Metapopulation Research Group, Department of Biosciences, P.O. Box 65, FI-00014, University of Helsinki, Finland.
Conserv Biol. 2012 Apr;26(2):294-304. doi: 10.1111/j.1523-1739.2011.01814.x. Epub 2012 Jan 23.
The outcome of analyses that prioritize locations for conservation on the basis of distributions of species, land cover, or other elements is influenced by the spatial resolution of data used in the analyses. We explored the influence of data resolution on prioritization of Finnish forests with Zonation, a software program that ranks the priority of cells in a landscape for conservation. We used data on the distribution of different forest types that were aggregated to nine different resolutions ranging from 0.1 × 0.1 km to 25.6 × 25.6 km. We analyzed data at each resolution with two variants of Zonation that had different criteria for prioritization, with and without accounting for connectivity and with and without adjustment for the effect on the analysis of edges between areas at the project boundary and adjacent areas for which data do not exist. Spatial overlap of the 10% of cells ranked most highly when data were analyzed at different resolutions varied approximately from 15% to 60% and was greatest among analyses with similar resolutions. Inclusion of connectivity or edge adjustment changed the location of areas that were prioritized for conservation. Even though different locations received high priority for conservation in analyses with and without accounting for connectivity, accounting for connectivity did not reduce the representation of different forest types. Inclusion of connectivity influenced most the outcome of fine-resolution analyses because the connectivity extents that we based on dispersal distances of typical forest species were small. When we kept the area set aside for conservation constant, representation of the forest types increased as resolution increased. We do not think it is necessary to avoid use of high-resolution data in spatial conservation prioritization. Our results show that large extent, fine-resolution analyses are computationally feasible, and we suggest they can give more flexibility to implementation of well-connected reserve networks.
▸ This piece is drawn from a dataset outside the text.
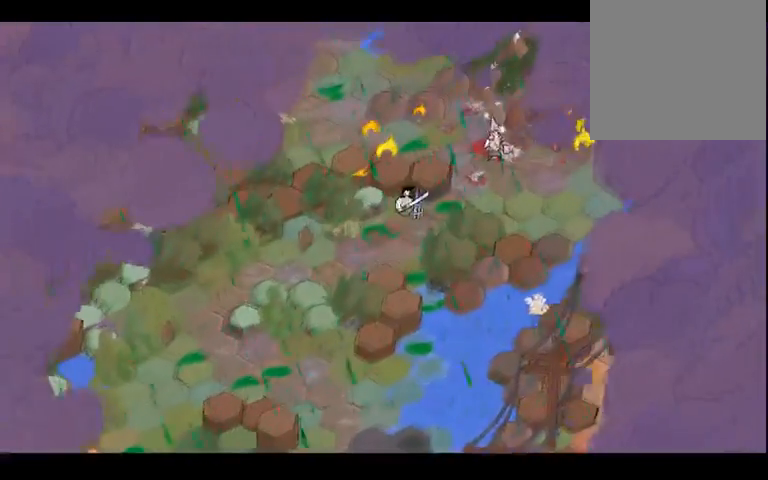
{"buttons": [], "left_stick": "up-right", "right_stick": "center", "events": []}
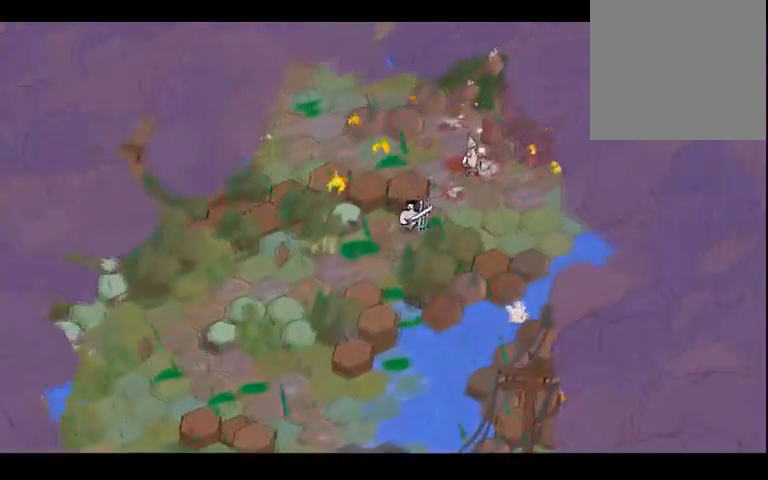
{"buttons": [], "left_stick": "up-right", "right_stick": "center", "events": []}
分析结果优先考虑基于物种分布、土地覆盖或其他要素的保护地点,这受到分析中使用的数据空间分辨率的影响。我们使用了一种名为 Zonation 的软件程序,该程序对景观中的单元格进行保护优先级排序,以此来探索数据分辨率对芬兰森林优先排序的影响。我们使用了不同森林类型分布的数据,这些数据被聚合到九个不同的分辨率中,范围从 0.1×0.1km 到 25.6×25.6km。我们在两种不同的优先级标准下,使用两种不同的 Zonation 变体分析了每个分辨率的数据,一种标准考虑了连通性,另一种标准不考虑,并且还调整了项目边界处的边缘区域和相邻区域对分析的影响,因为这些区域没有数据。当在不同分辨率下分析数据时,排名前 10%的单元格的空间重叠大约在 15%到 60%之间,并且在分辨率相似的分析中重叠最大。连通性的包含或边缘调整改变了被优先考虑保护的区域的位置。即使在考虑和不考虑连通性的分析中,不同的位置都被赋予了很高的保护优先级,但考虑连通性并没有减少不同森林类型的代表性。连通性的包含对精细分辨率分析的结果影响最大,因为我们基于典型森林物种扩散距离的连通性范围很小。当我们保持保护区的面积不变时,分辨率的提高会增加森林类型的代表性。我们认为在空间保护优先级排序中没有必要避免使用高分辨率数据。我们的结果表明,大尺度、精细分辨率的分析在计算上是可行的,我们建议它们可以为实现连通良好的保护区网络提供更大的灵活性。